### [TEXT PASSAGE]
──────────────────────────────
27 votes

Things NOT to do (Lessons for Younger DPers)

I m relatively young myself, so you truly older DPers please jump in with your own advice. I wonder how many young DPers (under 25) there are. Anyway... Some things you should never do.

Smoke a cigarette. Just not worth it. You learn nothing, risk 10, 20 years of misery.

Hard drugs, crack, heroine, don't try them.

Fear. Have no irrational fears. They are self reinforcing. If you surrender to them they grow in power. Ask yourself: what is worse, the thing feared or the fear? That is the measure of rationality. If the fear is worse than the thing feared, it is irrational. Face it down, you will win.

Relationships... I'm not a good guide here, ask someone in a successful long term relationship, or at any rate someone who has avoided a failed long term relationship. You have to figure out if you are suited to be a life time companion to another person or not. Not everyone is cut out for that.

Avoid physical fights when/if possible. Be smart, physical fights are expensive legally and physically. Be prepared, but avoid them if you can. Like with fear, you have to ask if the physical fight is better or worse than the alternative.

You can recover from embarrassment or insult. There is a line, you have to draw a line. But initiating a physical fight has such high risks today as to be only invoked rarely.

Don't bother fighting with the cops. Unless you are personally devoted to a life of challenging unjust laws, and are prepared for the legal battles and costs, just don't bother with these small fights.
──────────────────────────────
Stored records
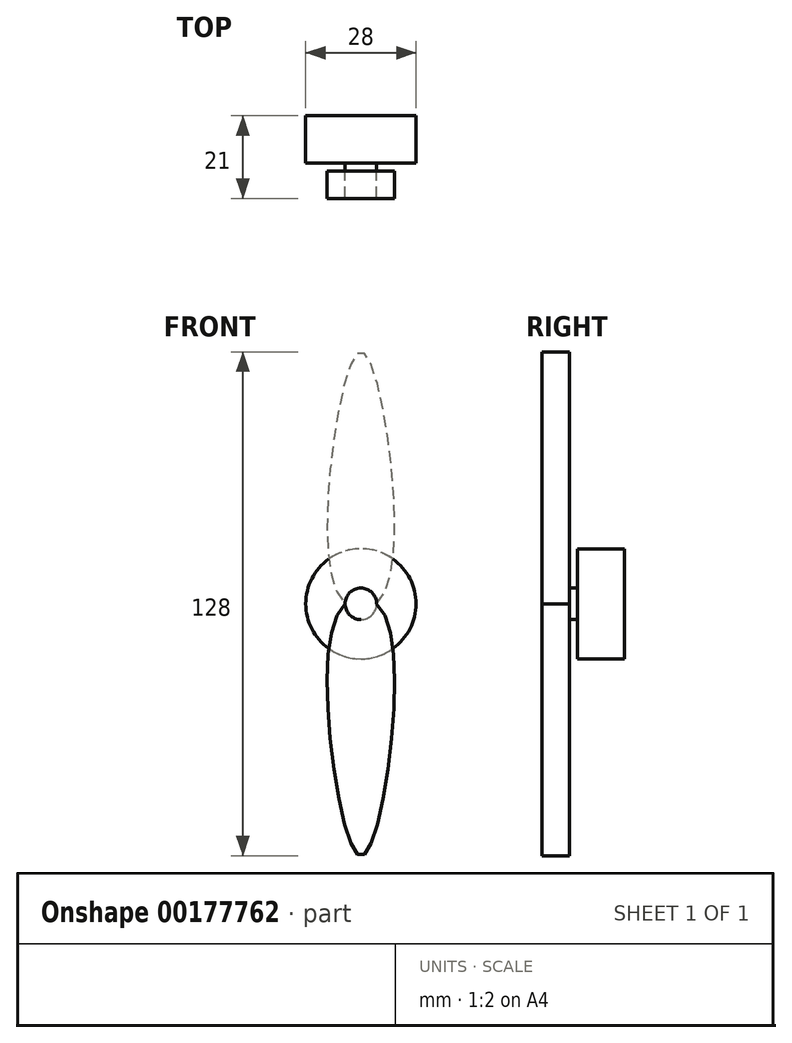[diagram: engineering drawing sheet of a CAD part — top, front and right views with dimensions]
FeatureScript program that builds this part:
annotation { "Feature Type Name" : "Feature", "Feature Type Description" : "" }
export const myFeature = defineFeature(function(context is Context, id is Id, definition is map)
    precondition{}
    {
        {
            var Q0;
            Q0=qCreatedBy(makeId("Front.planeOp"),FACE);
            var sketch = newSketch(context, id + "F0", { "sketchPlane" : qUnion([Q0])});
            skCircle(sketch, "E0", {"center": v(0, 0) * mm, "radius": 14 * mm});
            skSolve(sketch);
        }
        {
            var Q0;
            Q0=makeQuery(id+"F0.imprint","IMPRINT",FACE,{"disambiguationData":[TD([[makeQuery(id+"F0.imprint","IMPRINT",EDGE,{"derivedFrom":sQuery(id+"F0.wireOp",EDGE,"E0")}),1.0]])]});
            extrude(context, id + "F1", {"entities" : qUnion([Q0]), "depth" : 12 * mm});
        }
        {
            var Q0;
            Q0=makeQuery(id+"F1.opExtrude","CAP_FACE",FACE,{"disambiguationData":[OSD([sQuery(id+"F0.wireOp",EDGE,"E0")])],"isStart":false});
            var sketch = newSketch(context, id + "F2", { "sketchPlane" : qUnion([Q0])});
            skCircle(sketch, "E1", {"center": v(0, 0) * mm, "radius": 4 * mm});
            skSolve(sketch);
        }
        {
            var Q0;
            Q0=makeQuery(id+"F2.imprint","IMPRINT",FACE,{"disambiguationData":[TD([[makeQuery(id+"F2.imprint","IMPRINT",EDGE,{"derivedFrom":sQuery(id+"F2.wireOp",EDGE,"E1")}),1.0]])]});
            extrude(context, id + "F3", {"entities" : qUnion([Q0]), "operationType" : NewBodyOperationType.ADD, "depth" : 2 * mm});
        }
        {
            var Q0;
            Q0=makeQuery(id+"F3.opExtrude","CAP_FACE",FACE,{"disambiguationData":[OSD([sQuery(id+"F2.wireOp",EDGE,"E1")])],"isStart":false});
            var sketch = newSketch(context, id + "F4", { "sketchPlane" : qUnion([Q0])});
            skPoint(sketch, "E2.middle", {"position": v(0, 32) * mm});
            skFitSpline(sketch, "E3", {"points": [v(0, 64) * mm, v(-8, 32) * mm, v(-4, 0) * mm, v(4, 0) * mm, v(8, 32) * mm, v(0, 64) * mm]});
            skFitSpline(sketch, "E4", {"points": [v(0, -64) * mm, v(-8, -32) * mm, v(-4, 0) * mm, v(4, 0) * mm, v(8, -32) * mm, v(0, -64) * mm]});
            skSolve(sketch);
        }
        {
            var Q0;
            Q0 = qSketchRegion(id + "F4", true);
            extrude(context, id + "F5", {"entities" : qUnion([Q0]), "operationType" : NewBodyOperationType.ADD, "depth" : 7 * mm});
        }
    });
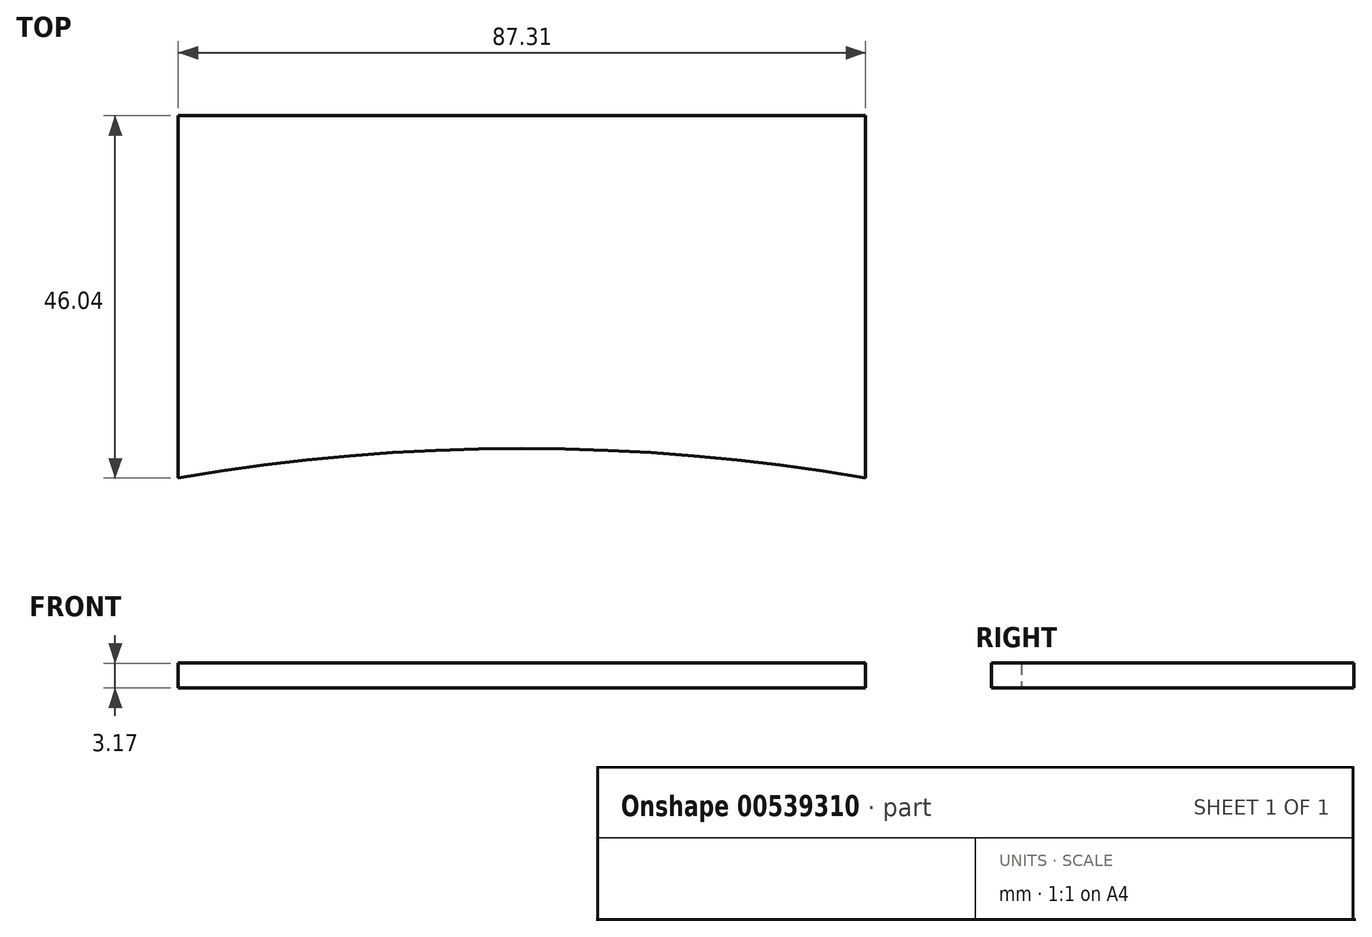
──────────────────────────────
### [THINGS TO DO]
a: In the advice post for younger DPers, what age limit does the writer give for counting as a young DPer?
b: Using the reasons given in the advice post for younger DPers, explain why the writer says not to surrender to irrational fears.
c: Pick up the advice post for younger DPers after its last sentence and continue writing it.
The material plays no part in any of this.

### [RESULTS FOR EACH TASK]
a: Under 25.

b: Irrational fears are self-reinforcing, so giving in to them makes them grow in power. The writer therefore advises facing them down.

c:
In your professional life, don't avoid risks when the risk is small and the pay off potentially large. If you're at a job you can afford to lose, and where the risk of losing it is low, take risks, work hard, ask for more money, do the right thing and don't shy away from conflict if you're in the right and can win.

Be a comrade and a brother when you can, but don't let others define you. Be an individual, define yourself. Submit yourself to no man or group. If you can find a mentor or guide who you can truly trust, that is one thing, but never throw away your independence to be a cog in some clique or firm. Maintain your aloofness.

Don't let a woman rule you. You will end up neither with self respect nor the woman. She will lose respect for you, it's a losing game. It's like Jefferson's dictum about security and liberty, you will end up with neither. If you sacrifice your independence and self respect for a woman, you will end up with neither.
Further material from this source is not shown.